O Fundo das Nações Unidas para a Infância (Unicef) e a Organização Mundial da Saúde (OMS) advertiram nesta segunda-feira (15) que 51 mil crianças menores de cinco anos ainda podem morrer devido à “interrupção” de serviços essenciais pela pandemia de Covid-19.

Em comunicado conjunto, os diretores regionais de ambas as agências da ONU, Ted Chaiban e Ahmed al Mandhari, respectivamente, disseram que “51 mil crianças menores de cinco anos podem morrer na região ao final de 2020 se for prolongada a atual interrupção dos serviços essenciais de nutrição e saúde e se aumentar a desnutrição infantil”.
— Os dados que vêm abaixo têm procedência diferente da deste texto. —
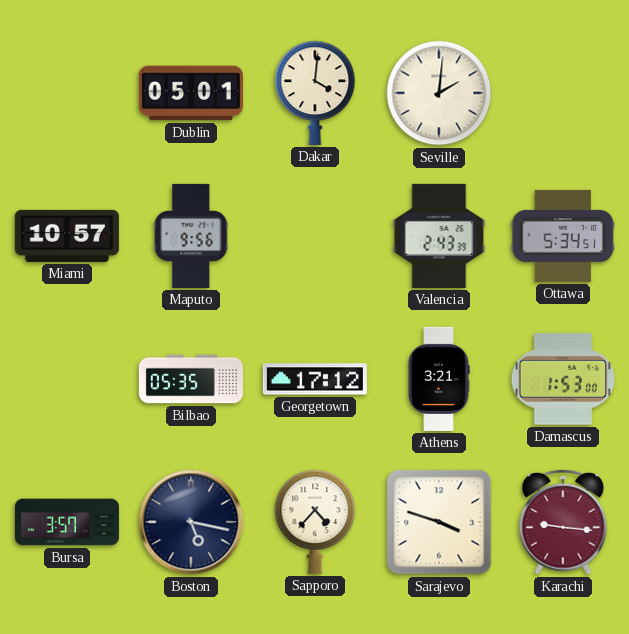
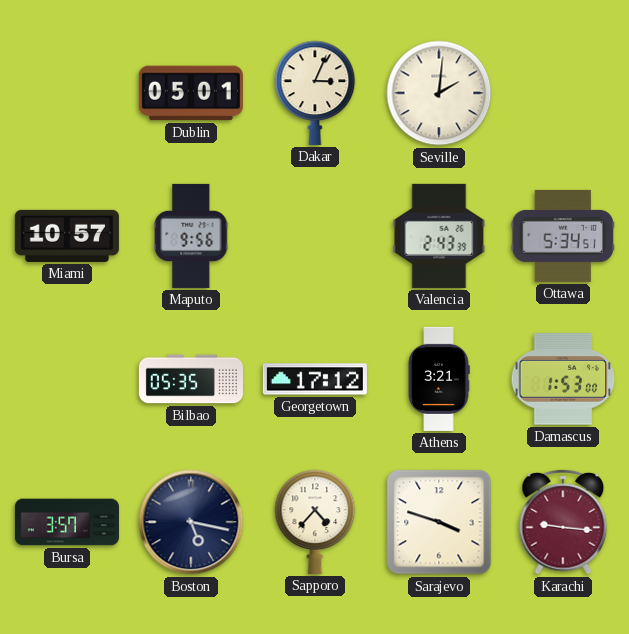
Dakar: 4:01 -> 3:04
A mortalidade infantil em alguns países do Oriente Médio e no norte da África pode aumentar em “cerca de 40%” em comparação com números anteriores à pandemia. Caso a previsão seja concretizada, isso representará uma “regressão” em relação à sobrevivência infantil nos últimos 20 anos, afirmaram os dirigentes.

Ao todo, a ONU calcula que, com este aumento da mortalidade infantil, o número total pode chegar a 184 mil mortes de crianças menores de cinco anos até o fim do ano.

“A pandemia de Covid-19 colocou os sistemas de saúde da região sob uma pressão sem precedentes. Os serviços de atenção à saúde em nível primário diminuíram ou foram interrompidos em muitos países”, comentaram Chaiban e Mandhari.

Tanto a Unicef como a OMS atribuíram esse aumento da mortalidade infantil ao trabalho sobrecarregado dos profissionais de saúde na pandemia. Além disso, afirmaram que as restrições de movimento e bloqueios econômicas impedem o acesso de algumas comunidades ao atendimento médico.

As agências da ONU se comprometeram com a “retomada plena e segura” das campanhas de vacinação e dos serviços de nutrição. Os órgãos também se disseram empenhados em proporcionar o acesso à saúde para cada criança.